** EXERCISE DATA follows **

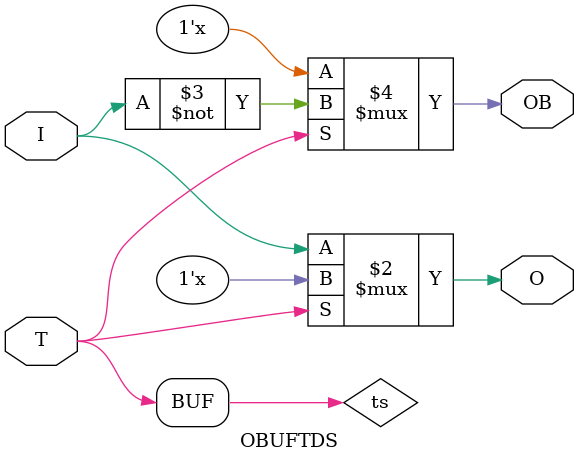
<source format=v>

`timescale  1 ps / 1 ps

`celldefine

module OBUFTDS (O, OB, I, T);

    parameter CAPACITANCE = "DONT_CARE";
    parameter IOSTANDARD = "DEFAULT";
    parameter SLEW = "SLOW";

`ifdef XIL_TIMING //Simprim
 
  parameter LOC = "UNPLACED";

`endif

    output O, OB;

    input  I, T;

    or O1 (ts, 1'b0, T);
    bufif0 B1 (O, I, ts);
    notif0 N1 (OB, I, ts);

endmodule

`endcelldefine

</source>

** End of EXERCISE DATA **

The reply should repeat the data in full, exactly as given, and contain no pictures.

RESPONSE TO THIS TASK:
<source format=v>

`timescale  1 ps / 1 ps

`celldefine

module OBUFTDS (O, OB, I, T);

    parameter CAPACITANCE = "DONT_CARE";
    parameter IOSTANDARD = "DEFAULT";
    parameter SLEW = "SLOW";

`ifdef XIL_TIMING //Simprim
 
  parameter LOC = "UNPLACED";

`endif

    output O, OB;

    input  I, T;

    or O1 (ts, 1'b0, T);
    bufif0 B1 (O, I, ts);
    notif0 N1 (OB, I, ts);

endmodule

`endcelldefine

</source>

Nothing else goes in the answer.